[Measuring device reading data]
= = =
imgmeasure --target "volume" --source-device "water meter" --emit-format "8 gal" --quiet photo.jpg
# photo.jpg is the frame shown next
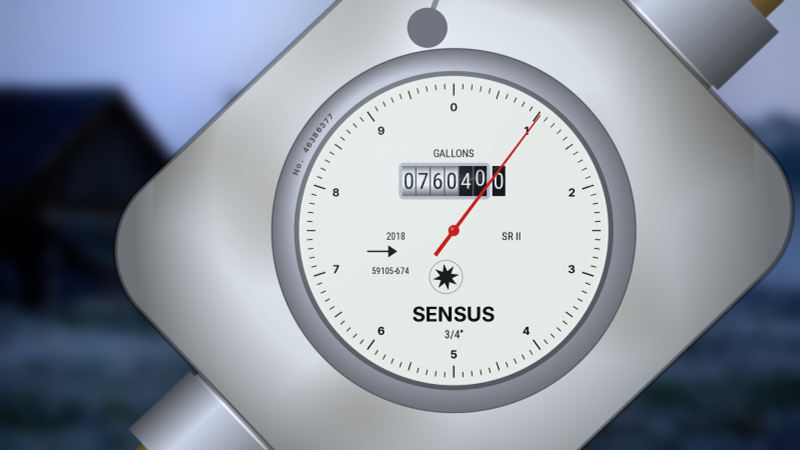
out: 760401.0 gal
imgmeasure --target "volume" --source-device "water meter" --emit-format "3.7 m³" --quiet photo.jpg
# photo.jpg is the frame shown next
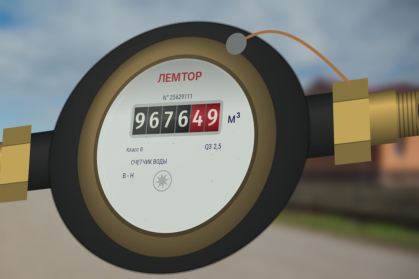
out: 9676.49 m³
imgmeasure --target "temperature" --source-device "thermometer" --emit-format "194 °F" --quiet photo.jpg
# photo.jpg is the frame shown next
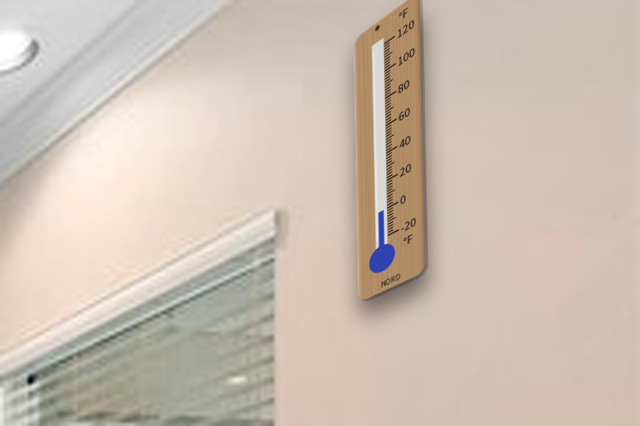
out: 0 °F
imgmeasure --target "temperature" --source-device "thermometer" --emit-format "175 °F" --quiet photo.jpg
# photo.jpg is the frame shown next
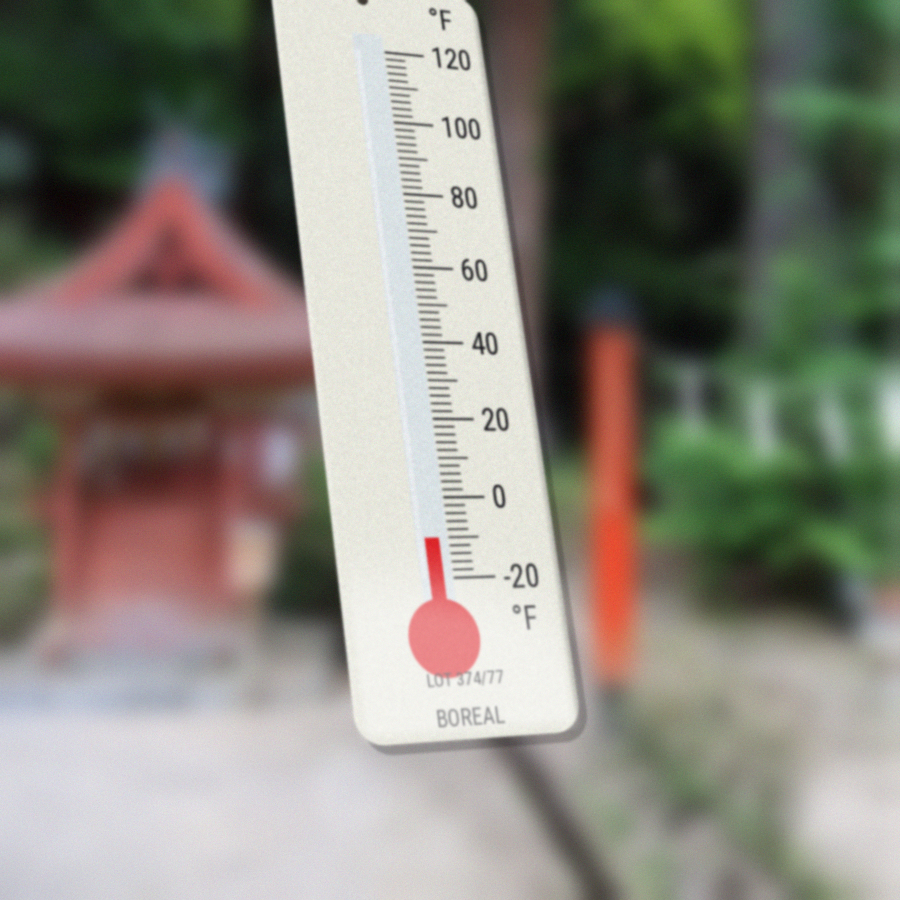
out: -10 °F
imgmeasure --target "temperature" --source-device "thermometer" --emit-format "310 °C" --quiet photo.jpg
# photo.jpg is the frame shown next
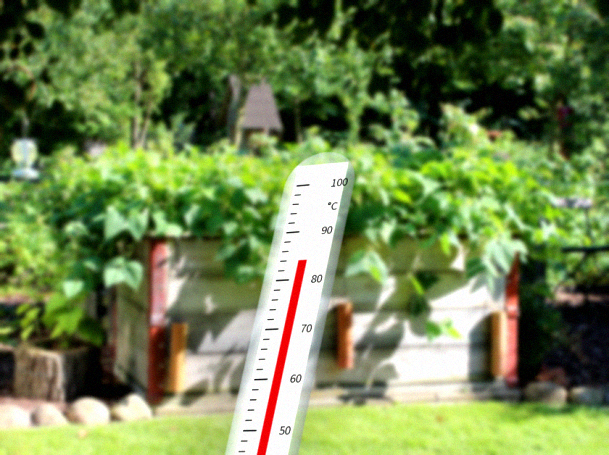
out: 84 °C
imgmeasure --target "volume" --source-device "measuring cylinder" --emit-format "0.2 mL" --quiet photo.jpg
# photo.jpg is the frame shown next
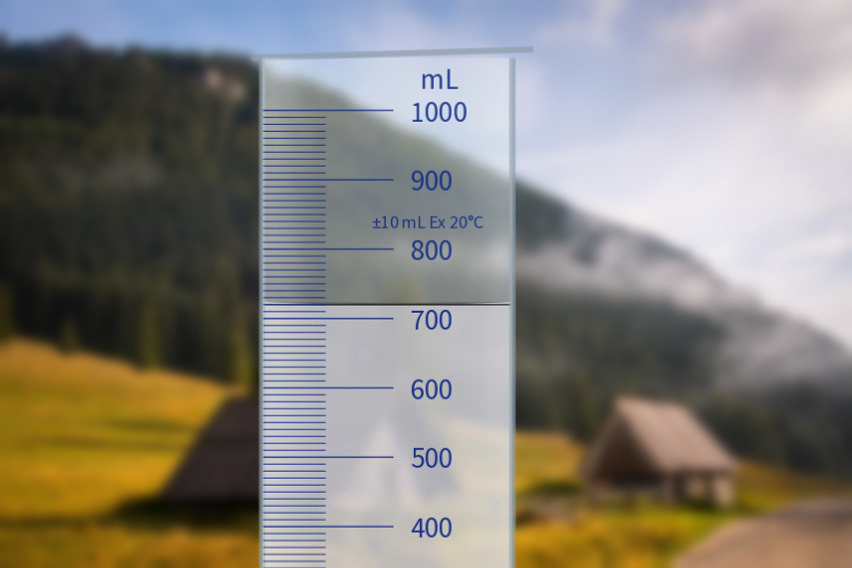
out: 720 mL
= = =
> [Exercise details] Copy out each item above word for word, leaving out the pictures.

> [Solution to this exercise]
imgmeasure --target "volume" --source-device "water meter" --emit-format "8 gal" --quiet photo.jpg
# photo.jpg is the frame shown next
out: 760401.0 gal
imgmeasure --target "volume" --source-device "water meter" --emit-format "3.7 m³" --quiet photo.jpg
# photo.jpg is the frame shown next
out: 9676.49 m³
imgmeasure --target "temperature" --source-device "thermometer" --emit-format "194 °F" --quiet photo.jpg
# photo.jpg is the frame shown next
out: 0 °F
imgmeasure --target "temperature" --source-device "thermometer" --emit-format "175 °F" --quiet photo.jpg
# photo.jpg is the frame shown next
out: -10 °F
imgmeasure --target "temperature" --source-device "thermometer" --emit-format "310 °C" --quiet photo.jpg
# photo.jpg is the frame shown next
out: 84 °C
imgmeasure --target "volume" --source-device "measuring cylinder" --emit-format "0.2 mL" --quiet photo.jpg
# photo.jpg is the frame shown next
out: 720 mL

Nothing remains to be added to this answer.